═══ Information provided
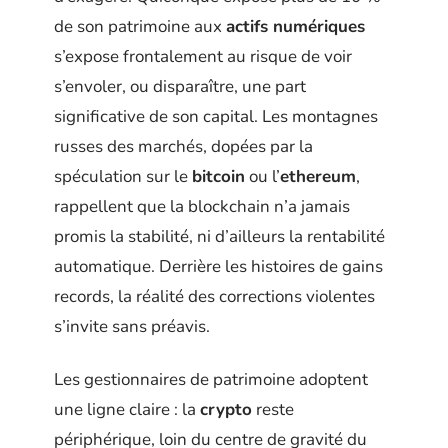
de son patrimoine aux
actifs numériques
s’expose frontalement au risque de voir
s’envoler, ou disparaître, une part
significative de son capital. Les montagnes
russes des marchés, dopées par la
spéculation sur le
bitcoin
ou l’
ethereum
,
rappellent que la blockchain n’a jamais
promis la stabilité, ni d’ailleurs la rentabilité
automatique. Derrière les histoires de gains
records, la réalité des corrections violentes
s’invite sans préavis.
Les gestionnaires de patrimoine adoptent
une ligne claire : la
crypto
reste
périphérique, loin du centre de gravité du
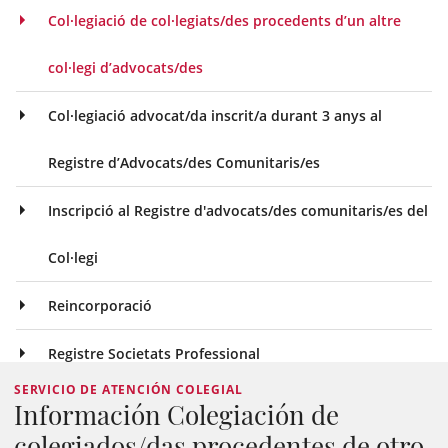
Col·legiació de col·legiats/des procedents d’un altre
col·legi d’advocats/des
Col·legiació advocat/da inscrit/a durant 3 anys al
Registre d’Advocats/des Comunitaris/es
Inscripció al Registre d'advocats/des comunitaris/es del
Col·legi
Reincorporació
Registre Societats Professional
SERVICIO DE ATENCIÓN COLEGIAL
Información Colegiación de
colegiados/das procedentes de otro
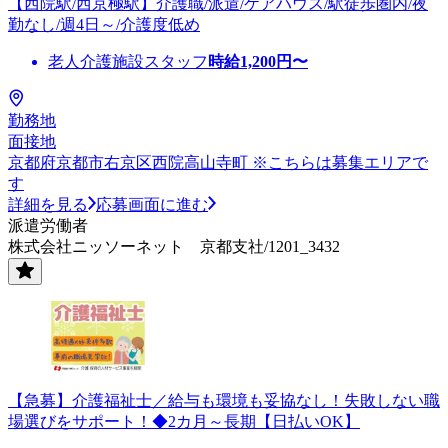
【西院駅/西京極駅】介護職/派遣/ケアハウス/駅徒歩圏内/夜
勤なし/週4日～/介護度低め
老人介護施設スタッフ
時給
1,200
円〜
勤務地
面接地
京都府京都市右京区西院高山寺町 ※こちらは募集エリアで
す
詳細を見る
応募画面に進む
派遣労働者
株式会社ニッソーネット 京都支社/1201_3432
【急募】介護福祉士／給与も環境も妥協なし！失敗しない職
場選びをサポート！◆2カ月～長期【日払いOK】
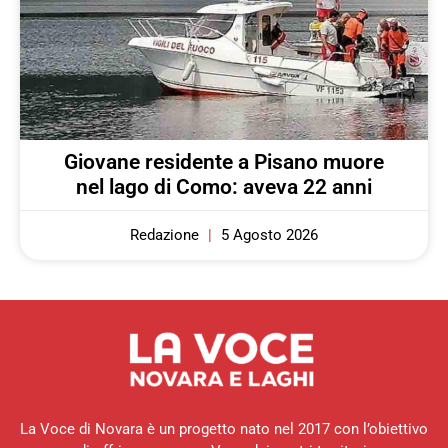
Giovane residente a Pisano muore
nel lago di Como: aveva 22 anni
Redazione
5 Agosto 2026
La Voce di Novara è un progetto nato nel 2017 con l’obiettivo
══════
═══ Information provided
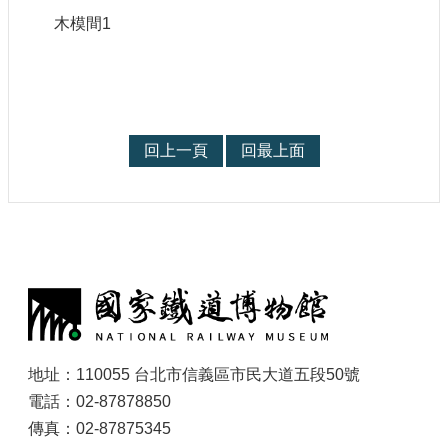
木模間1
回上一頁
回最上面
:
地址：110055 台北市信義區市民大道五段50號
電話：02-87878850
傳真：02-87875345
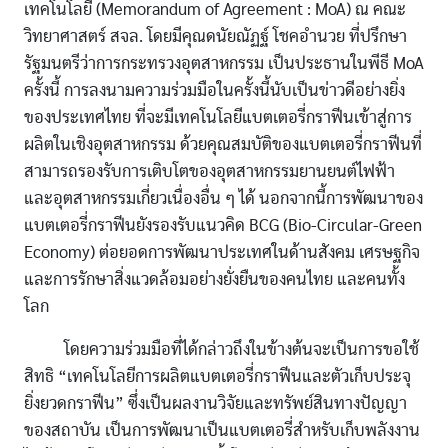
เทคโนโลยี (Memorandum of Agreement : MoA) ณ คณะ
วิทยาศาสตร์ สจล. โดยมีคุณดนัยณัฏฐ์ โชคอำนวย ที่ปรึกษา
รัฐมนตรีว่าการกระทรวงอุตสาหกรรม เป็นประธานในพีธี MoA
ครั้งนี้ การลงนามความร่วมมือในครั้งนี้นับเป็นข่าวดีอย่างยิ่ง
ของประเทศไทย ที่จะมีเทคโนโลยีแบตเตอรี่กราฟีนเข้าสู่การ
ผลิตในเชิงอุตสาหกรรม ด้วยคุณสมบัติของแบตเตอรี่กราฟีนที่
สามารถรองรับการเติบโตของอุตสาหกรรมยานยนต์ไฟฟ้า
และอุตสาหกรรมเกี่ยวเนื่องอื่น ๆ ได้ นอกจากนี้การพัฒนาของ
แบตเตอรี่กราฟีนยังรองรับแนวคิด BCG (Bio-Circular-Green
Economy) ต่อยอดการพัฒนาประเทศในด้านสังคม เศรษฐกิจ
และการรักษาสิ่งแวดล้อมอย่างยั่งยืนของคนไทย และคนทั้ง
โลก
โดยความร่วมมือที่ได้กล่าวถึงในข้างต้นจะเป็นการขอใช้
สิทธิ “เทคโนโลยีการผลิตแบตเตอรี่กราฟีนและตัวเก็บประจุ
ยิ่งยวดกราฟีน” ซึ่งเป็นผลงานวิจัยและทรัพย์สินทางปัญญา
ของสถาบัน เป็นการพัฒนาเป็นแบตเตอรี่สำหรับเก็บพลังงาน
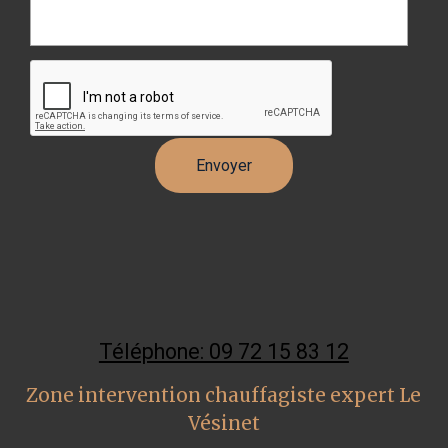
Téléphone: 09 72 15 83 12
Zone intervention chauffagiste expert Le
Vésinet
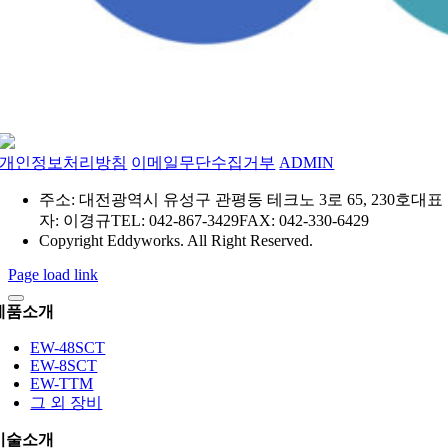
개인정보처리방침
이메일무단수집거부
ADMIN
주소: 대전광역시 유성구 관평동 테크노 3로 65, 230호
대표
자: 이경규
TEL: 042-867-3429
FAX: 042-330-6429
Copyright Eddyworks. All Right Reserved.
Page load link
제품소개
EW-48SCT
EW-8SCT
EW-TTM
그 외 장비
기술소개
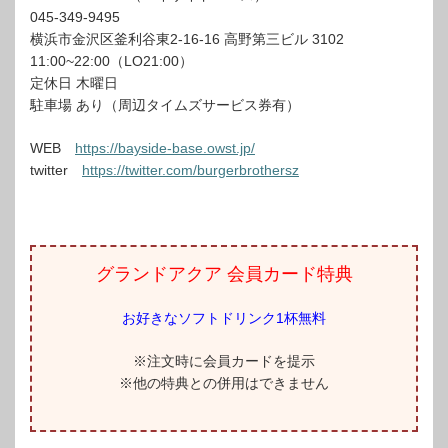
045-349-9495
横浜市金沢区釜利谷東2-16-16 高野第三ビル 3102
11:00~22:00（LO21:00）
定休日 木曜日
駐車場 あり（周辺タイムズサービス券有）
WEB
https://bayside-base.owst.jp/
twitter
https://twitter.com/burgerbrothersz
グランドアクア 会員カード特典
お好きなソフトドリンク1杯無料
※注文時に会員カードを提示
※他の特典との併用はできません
══════
═══ Information provided
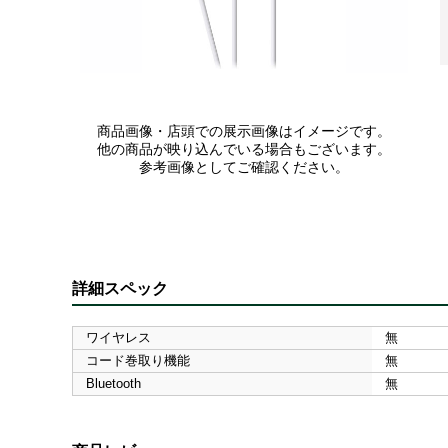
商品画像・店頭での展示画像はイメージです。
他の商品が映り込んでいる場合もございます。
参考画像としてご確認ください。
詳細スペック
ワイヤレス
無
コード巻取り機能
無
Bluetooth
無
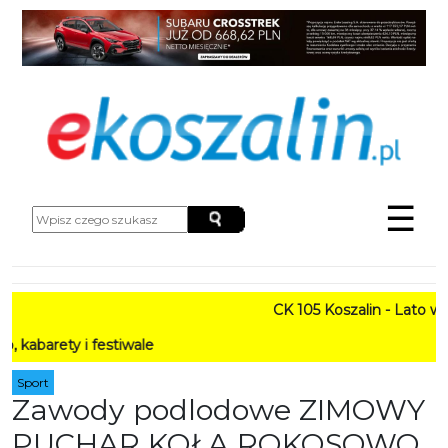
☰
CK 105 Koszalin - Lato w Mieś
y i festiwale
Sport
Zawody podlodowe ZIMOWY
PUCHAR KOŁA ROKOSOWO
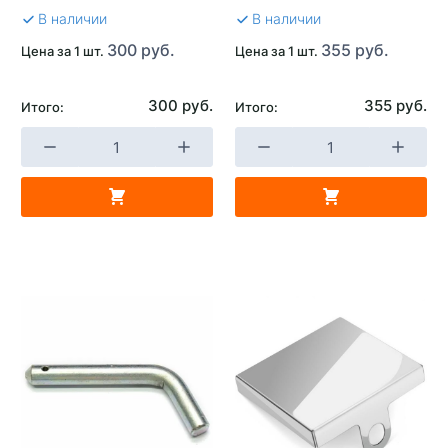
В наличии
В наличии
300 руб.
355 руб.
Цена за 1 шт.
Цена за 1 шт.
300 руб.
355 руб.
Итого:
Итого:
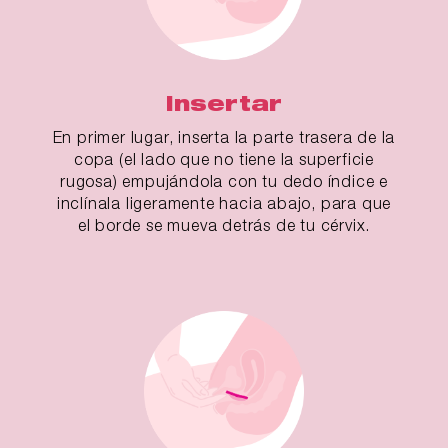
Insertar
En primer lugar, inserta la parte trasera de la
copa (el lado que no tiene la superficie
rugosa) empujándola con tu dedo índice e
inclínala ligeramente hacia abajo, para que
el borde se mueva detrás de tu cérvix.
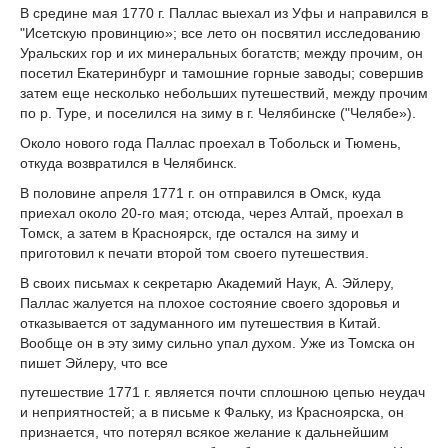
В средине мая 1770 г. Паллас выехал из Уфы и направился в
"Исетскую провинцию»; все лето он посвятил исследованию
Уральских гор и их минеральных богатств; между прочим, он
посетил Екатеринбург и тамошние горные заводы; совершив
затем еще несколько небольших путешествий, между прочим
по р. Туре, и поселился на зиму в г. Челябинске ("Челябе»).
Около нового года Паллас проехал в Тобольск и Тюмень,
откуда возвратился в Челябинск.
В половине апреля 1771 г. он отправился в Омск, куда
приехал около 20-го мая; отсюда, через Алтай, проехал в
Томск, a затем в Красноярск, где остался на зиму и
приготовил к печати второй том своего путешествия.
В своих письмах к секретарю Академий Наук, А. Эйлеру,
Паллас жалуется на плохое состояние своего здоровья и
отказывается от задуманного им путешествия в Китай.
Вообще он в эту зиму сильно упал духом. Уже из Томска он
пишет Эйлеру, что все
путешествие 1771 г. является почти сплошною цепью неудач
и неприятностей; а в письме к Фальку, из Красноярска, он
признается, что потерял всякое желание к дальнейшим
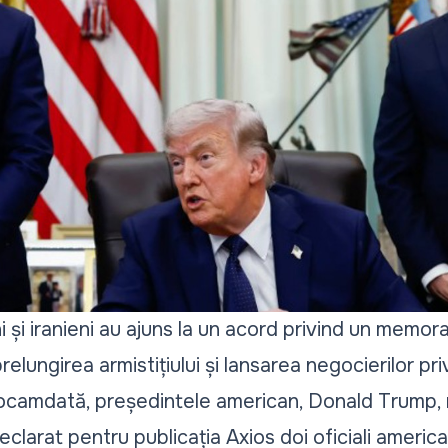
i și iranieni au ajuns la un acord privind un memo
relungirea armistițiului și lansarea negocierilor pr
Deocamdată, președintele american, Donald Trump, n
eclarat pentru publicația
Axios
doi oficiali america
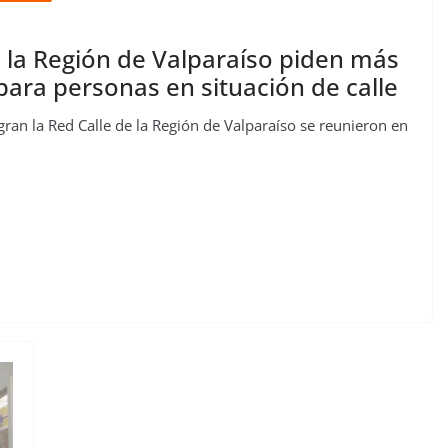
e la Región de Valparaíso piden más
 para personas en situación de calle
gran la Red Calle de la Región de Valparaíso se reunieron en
══════
**Work instructions**
Can you reproduce only the lines from the one containing "В средине мая" down to the one containing "пишет Эйлеру, что все", updated so that "зиму" becomes "холода" and nothing else changes?

**Answer area**
В средине мая 1770 г. Паллас выехал из Уфы и направился в
"Исетскую провинцию»; все лето он посвятил исследованию
Уральских гор и их минеральных богатств; между прочим, он
посетил Екатеринбург и тамошние горные заводы; совершив
затем еще несколько небольших путешествий, между прочим
по р. Туре, и поселился на холода в г. Челябинске ("Челябе»).
Около нового года Паллас проехал в Тобольск и Тюмень,
откуда возвратился в Челябинск.
В половине апреля 1771 г. он отправился в Омск, куда
приехал около 20-го мая; отсюда, через Алтай, проехал в
Томск, a затем в Красноярск, где остался на холода и
приготовил к печати второй том своего путешествия.
В своих письмах к секретарю Академий Наук, А. Эйлеру,
Паллас жалуется на плохое состояние своего здоровья и
отказывается от задуманного им путешествия в Китай.
Вообще он в эту холода сильно упал духом. Уже из Томска он
пишет Эйлеру, что все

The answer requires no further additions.